I’ve mentioned before how much of a self-help queen I’ve been throughout my life. I mean we might as well make the best of it while we are here, and there is always room for new learning (even Einstein said so : “The more I learn, the more I realize how much I don’t know”).

I find that through this adjusted perspective I come to know myself a little better. I pay more attention – to myself, to others. Awareness seeps outward like an ink stain on a white shirt, and with it a sense of joy, too. We all desire joy, happiness. It is what drives us onward to seek it out, and yet the ways in which we come to feel it are vastly different. The more insight we can have into that unfolding, the better.

I think about the conversations I could have had with former lovers about desires, which might have led to different choices by virtue of the clarity that this process enables. Well, assuming people engage with the line of inquiry… that engagement or lack of it speaks volumes anyway.

I ponder why it is so difficult for people to communicate on a deeper level. Are we just afraid of risking vulnerability or is it something else? Are we afraid to really delve that deeply into ourselves? Or are we just afraid of what we might find there, much less admitting it to another? Or is it fact that once we see something, whatever it is, we can no longer deny it, and something must be done about it. We must deal with our desires. Maybe we are not equipped to deal with them all. The thing about desires, though, is that when you dig down deep enough, they become simple. It is how we pursue fulfilling them that complicates things, sometimes.

I’m pretty sure my core desires haven’t changed much over the years, only the ways in which I go about filling them. Or perhaps rather in how I’ve come to define them. I’ve come a long way there too, I think. It makes me happy to know that – to really feel it. I suppose it would be easy considering I have only myself to contend with, and that it’s impossible to be externally influenced if one is not sharing one’s life with another. And yet I’d like to think that I’ve become self-aware enough that even if another person were to come into my periphery that I would remain consistent – true to the desires I wish to attend to at my core. I hope so, anyway.

I fully resonate with the sayings that acknowledge that knowing oneself is the greatest freedom, or wisdom. It empowers you to make choices. Any other way would mean that the choices you make end up ruling you, cutting off your freedom to make any due to their very involuntary nature.
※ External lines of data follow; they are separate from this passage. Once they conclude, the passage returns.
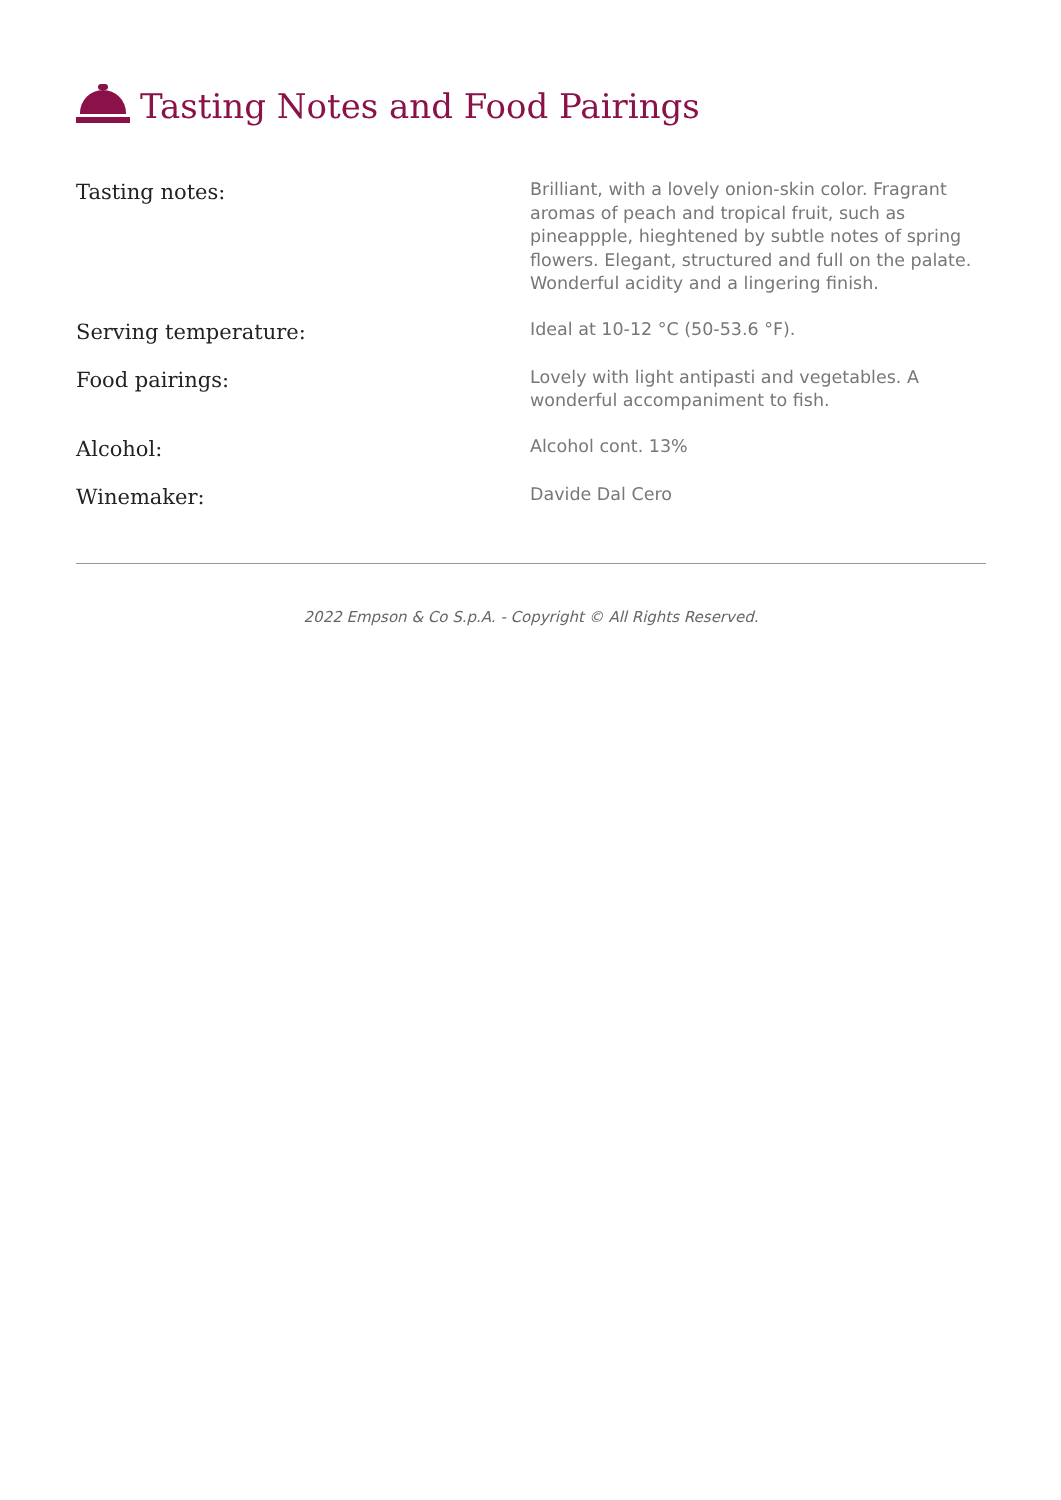Tasting Notes and Food Pairings
| Tasting notes: | Brilliant, with a lovely onion-skin color. Fragrant aromas of peach and tropical fruit, such as pineappple, hieghtened by subtle notes of spring flowers. Elegant, structured and full on the palate. Wonderful acidity and a lingering finish. |
| Serving temperature: | Ideal at 10-12 °C (50-53.6 °F). |
| Food pairings: | Lovely with light antipasti and vegetables. A wonderful accompaniment to fish. |
| Alcohol: | Alcohol cont. 13% |
| Winemaker: | Davide Dal Cero |
2022 Empson & Co S.p.A. - Copyright © All Rights Reserved.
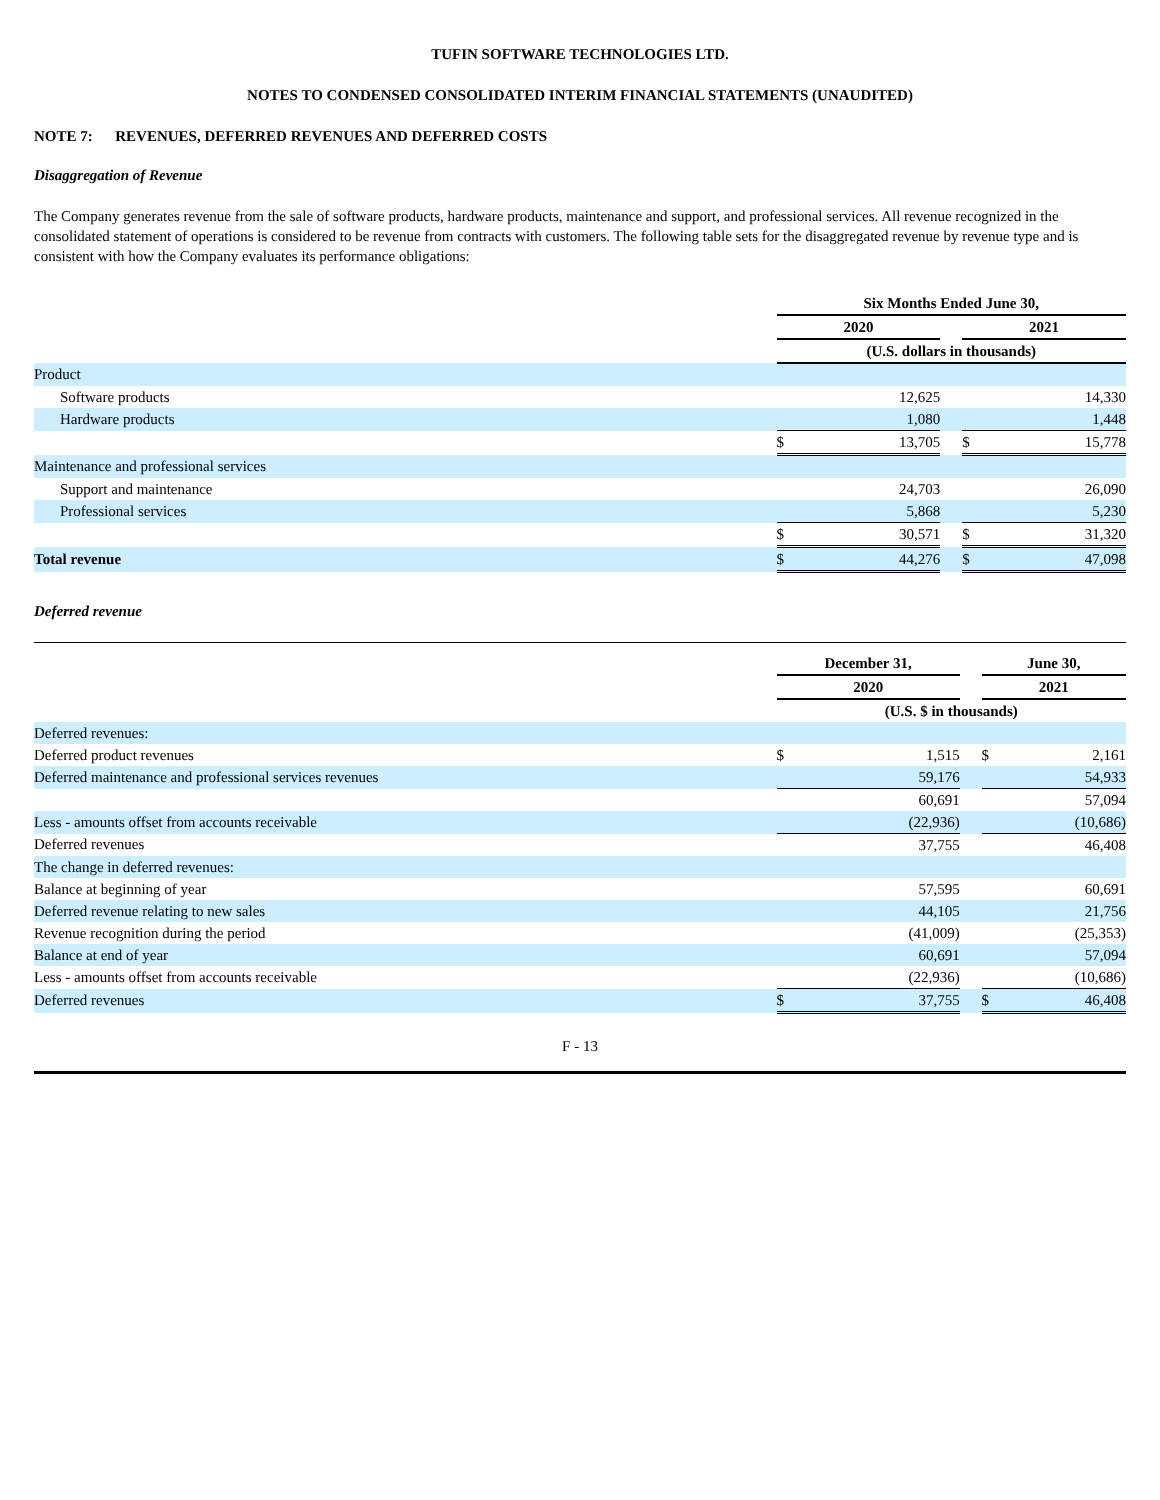TUFIN SOFTWARE TECHNOLOGIES LTD.
NOTES TO CONDENSED CONSOLIDATED INTERIM FINANCIAL STATEMENTS (UNAUDITED)
NOTE 7: REVENUES, DEFERRED REVENUES AND DEFERRED COSTS
Disaggregation of Revenue
The Company generates revenue from the sale of software products, hardware products, maintenance and support, and professional services. All revenue recognized in the consolidated statement of operations is considered to be revenue from contracts with customers. The following table sets for the disaggregated revenue by revenue type and is consistent with how the Company evaluates its performance obligations:
| | Six Months Ended June 30, | | | | |
| | 2020 | | | 2021 | |
| | (U.S. dollars in thousands) | | | | |
| Product | | | | | |
| Software products | | 12,625 | | | 14,330 |
| Hardware products | | 1,080 | | | 1,448 |
| | $ | 13,705 | | $ | 15,778 |
| Maintenance and professional services | | | | | |
| Support and maintenance | | 24,703 | | | 26,090 |
| Professional services | | 5,868 | | | 5,230 |
| | $ | 30,571 | | $ | 31,320 |
| Total revenue | $ | 44,276 | | $ | 47,098 |
Deferred revenue
| | December 31, | | | June 30, | |
| | 2020 | | | 2021 | |
| | (U.S. $ in thousands) | | | | |
| Deferred revenues: | | | | | |
| Deferred product revenues | $ | 1,515 | | $ | 2,161 |
| Deferred maintenance and professional services revenues | | 59,176 | | | 54,933 |
| | | 60,691 | | | 57,094 |
| Less - amounts offset from accounts receivable | | (22,936) | | | (10,686) |
| Deferred revenues | | 37,755 | | | 46,408 |
| The change in deferred revenues: | | | | | |
| Balance at beginning of year | | 57,595 | | | 60,691 |
| Deferred revenue relating to new sales | | 44,105 | | | 21,756 |
| Revenue recognition during the period | | (41,009) | | | (25,353) |
| Balance at end of year | | 60,691 | | | 57,094 |
| Less - amounts offset from accounts receivable | | (22,936) | | | (10,686) |
| Deferred revenues | $ | 37,755 | | $ | 46,408 |
F - 13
Desire has been given such a bad rap. It’s become a dirty word, not because of the more visceral aspects it suggests, the sexual connotations. Rather, because of the complexity of dealing with the underlying urges that push us to act out of our place of desire, it has become something to subjugate or annihilate – it’s supposedly the beast that must be slain, a thing that while alive will always risk injury to self or others. I think perhaps unexamined desire is that way, but when investigated and not left to fester and morph into something horribly formidable, it serves our higher purpose. It becomes our ally. It moves us to create.